Exploring the Diverse Landscape of Human Knowledge

What’s to Know?

The term knowledge is a concept requiring careful examination to distinguish and understand its essence. We strive to know what we know, systematize this knowledge, explain it to others, and critically evaluate its sources.

Sources of Knowledge

Humans have two primary sources of knowledge: sensitivity and reason.

  • Sensitivity provides experience of basic things.
  • Data from sensitivity are always within a theoretical context that makes them intelligible.
  • Experience and reason are invariably intertwined.

Forms of Knowledge

Common or Ordinary Knowledge

Common knowledge is founded on the experience of everyday life.

Scientific Knowledge

Scientific knowledge seeks the systematic organization of knowledge and explains why facts are the way they are.

Technical Knowledge

Technique consists in knowing how to perform certain activities. It seeks to control and dominate the world. Technical challenges in science promote new discoveries, and science would be impossible without the help of technique.

Philosophical Knowledge

Philosophical knowledge arises from asking philosophical questions. The responses of philosophical systems can be considered as a set of perspectives from which thinkers throughout history have tried to understand reality and develop this knowledge. To philosophize is to think, using reason to argue critically and rigorously in order to understand the fundamental structure of reality.

Artistic Knowledge

Artistic narrative is closely linked with explanations. Literature, film, poetry, etc., each in its own way, narrate the experience of life.

Religious Knowledge

Religious knowledge concerns the sacred or divine.

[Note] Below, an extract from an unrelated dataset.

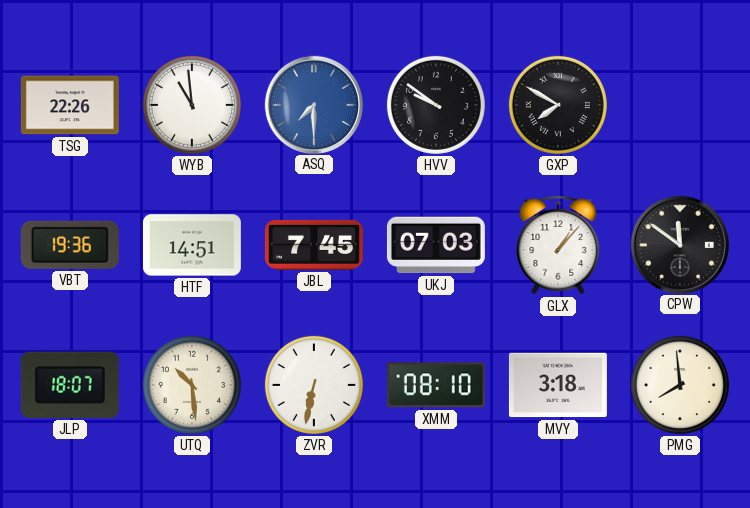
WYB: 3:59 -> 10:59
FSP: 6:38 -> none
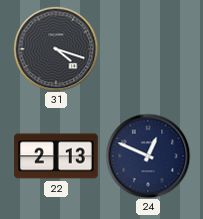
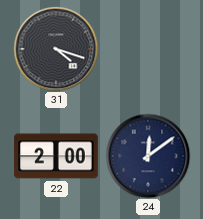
22: 2:13 -> 2:00
24: 12:49 -> 12:09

Evolution of the Term ‘Science’

Science in the Greek World

In the Greek world, science was episteme, the highest type of knowledge.

  • Plato believed episteme was self-knowledge of the intelligible, eternal, and immutable world.
  • Aristotle considered episteme the supreme level of knowledge or wisdom.

Science and philosophy were kinds of knowledge with pretensions of universality, necessity, immutability, and eternity.

The Scientific Revolution

The notion of modern science emerged during the Renaissance with the Scientific Revolution. This era marked the divergence of science and philosophy. The two elements that distinguish scientific knowledge from philosophical knowledge were experimentation and the application of mathematics. Experimentation involves a set of activities properly planned with the help of mathematical formulas. The goal of scientific knowledge is not to determine what things are, but how they behave.

Is Science Philosophy?

One could say that philosophy is a rigorous science of understanding. However, philosophy is not science as we understand it today.

Types of Science

A field becomes a science when it defines its object of study and, especially, when it proposes its own method. The characteristic that essentially defines a science is its method—a pre-planned, organized way of thinking and acting aimed at achieving a specific end.

Method of Formal Sciences

Formal sciences refer to the formal way of reasoning. The two types of demonstration are deduction and induction.

  • Deduction is used in both formal and empirical science. Deduction derives a conclusion from premises.
  • The ideal methodology for formal sciences is the axiomatic system. Axioms are fundamental, undemonstrable principles. Rules within the system allow for the formation and transformation of axioms. Theorems are statements obtained deductively from axioms or other already proven theorems.

Method of Natural Sciences

Natural sciences have used inductive proof. The complete method of natural science is called the hypothetico-deductive method because it combines induction and deduction.

Inductive Proof

Induction is a type of reasoning where a conclusion is obtained from a series of individual cases known through experience.

  • Complete induction starts with knowledge of every single case occurring in an area.
  • Incomplete induction relies on a series of individual tests, not including all possible cases.

Hypothetico-Deductive Method

This method is structured in three levels:

  • Protocol statements express phenomena in the world capable of being empirically observed.
  • Laws are universal statements expressing regular and unchanging relationships between specific events. Before a statement can be considered a universal law of nature, it is a hypothesis—an unverified statement. If experience confirms it, it becomes a law.
  • Theories are universal statements from which all the laws of a particular science can be deduced.

The steps of the hypothetico-deductive method are:

  1. Observation/Experimentation
  2. Formulating one or more explanatory hypotheses
  3. Expressing the hypothesis mathematically
  4. Subjecting the consequences to verification (verification and falsification)
  5. Accepting the hypothesis as a law

Method of Social Sciences

The purpose of social science is to understand social reality.

Features:

  • Lower predictive ability than natural sciences.
  • Lower generalization ability than natural sciences.
  • Evaluative neutrality is impossible.

Its methods are:

  • Empirical: Seeks the unity of science, applying the methods of natural sciences to social sciences.
  • Hermeneutics: Considers social sciences as having a different status and requiring a distinct methodology.

Two methodological approaches:

  • Explaining a phenomenon
  • Understanding an event by capturing its meaning within a context

Techniques of social sciences can be quantitative and qualitative.